Habitat: This terrestrial species can be found in grasslands and some agricultural lands throughout its range. Though not an aquatic turtle, it can also be found near wetlands and other aquatic habitats. These turtles spend much of their time in burrows, seeking refuge from intense mid-day heat. As active burrowers, these turtles tend to prefer terrestrial habitats with sandy soils that accommodate digging.

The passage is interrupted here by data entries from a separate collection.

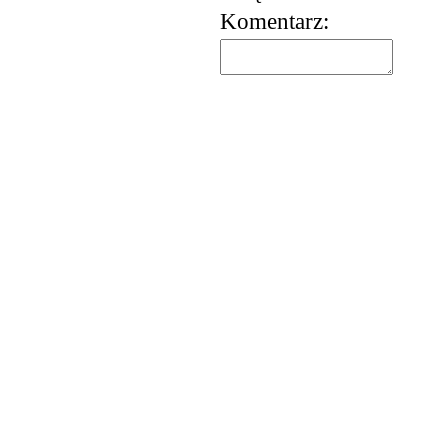
Komentarz:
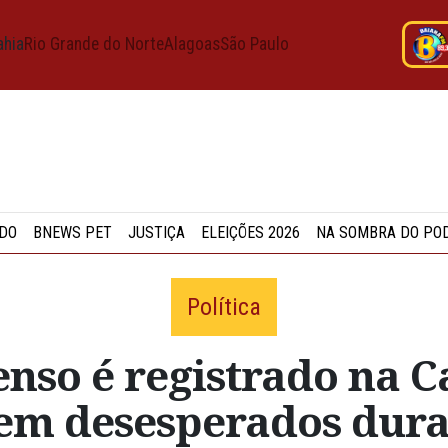
ahia
Rio Grande do Norte
Alagoas
São Paulo
DO
BNEWS PET
JUSTIÇA
ELEIÇÕES 2026
NA SOMBRA DO PO
Política
enso é registrado na 
rem desesperados dura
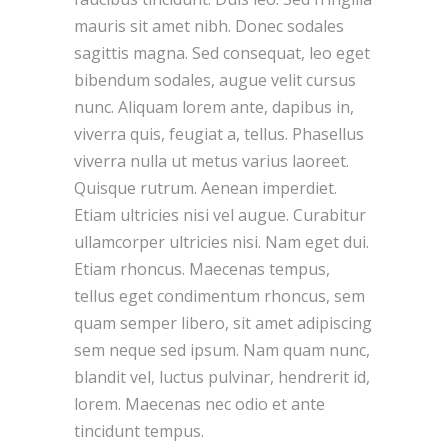
mauris sit amet nibh. Donec sodales
sagittis magna. Sed consequat, leo eget
bibendum sodales, augue velit cursus
nunc. Aliquam lorem ante, dapibus in,
viverra quis, feugiat a, tellus. Phasellus
viverra nulla ut metus varius laoreet.
Quisque rutrum. Aenean imperdiet.
Etiam ultricies nisi vel augue. Curabitur
ullamcorper ultricies nisi. Nam eget dui.
Etiam rhoncus. Maecenas tempus,
tellus eget condimentum rhoncus, sem
quam semper libero, sit amet adipiscing
sem neque sed ipsum. Nam quam nunc,
blandit vel, luctus pulvinar, hendrerit id,
lorem. Maecenas nec odio et ante
tincidunt tempus.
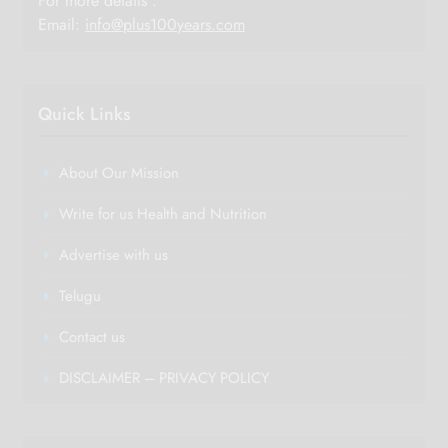
For more details :
Email:
info@plus100years.com
Quick Links
About Our Mission
Write for us Health and Nutrition
Advertise with us
Telugu
Contact us
DISCLAIMER – PRIVACY POLICY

Natural History: Ornate Box Turtles are omnivorous, feeding on insects, worms, carrion, and plant material such as rose hips. These turtles are primarily active during the day and avoid the mid-day heat by seeking refuge in dense vegetation and in burrows. This species tends to be more active following warm, rainy weather. During winter months, turtles overwinter in deep burrows where they avoid freezing. When Ornate Box Turtles are disturbed or attacked by predators, they retract the head, limbs, and tail into the shell and close the front of the plastron. As a result, predators can typically only consume juveniles and hatchings. Road collisions are the primary cause of adult mortality. Mating typically takes place in May but may continue through the summer months, with females able to store sperm. Females dig nests in sandy soils and lay 2–8 eggs. Sex is determined by incubation temperature, with females resulting from temperatures above 29°C. Females reach sexual maturity in eight years, compared to about five years for males.
Species Distribution: This species occurs throughout much of the Great Plains, from South Dakota south through Texas and into Mexico. Additionally, it ranges east through Missouri and Illinois with several isolated peripheral populations.
South Dakota Distribution: This species occurs in the Sandhills and open grasslands of south-central and southwestern South Dakota. Numerous records of this species have been reported from the Buffalo Gap National Grasslands and Badlands National Park.
South Dakota Status: This species is monitored by the South Dakota Natural Heritage Program. Any observations of this species should be reported to South Dakota Game, Fish and Parks (report observation).
Remarks: Ornate Box Turtles are occasionally illegally collected as pets, typically as individuals are crossing roads. The Convention on International Trade in Endangered Species of Wild Fauna and Flora (CITES) currently regulates the trade of box turtles to eliminate or minimize the illegal pet trade and protect this turtle. Instead, any turtles observed crossing roads should be safely helped to the other side of the road (in the direction they were heading) and left in the wild.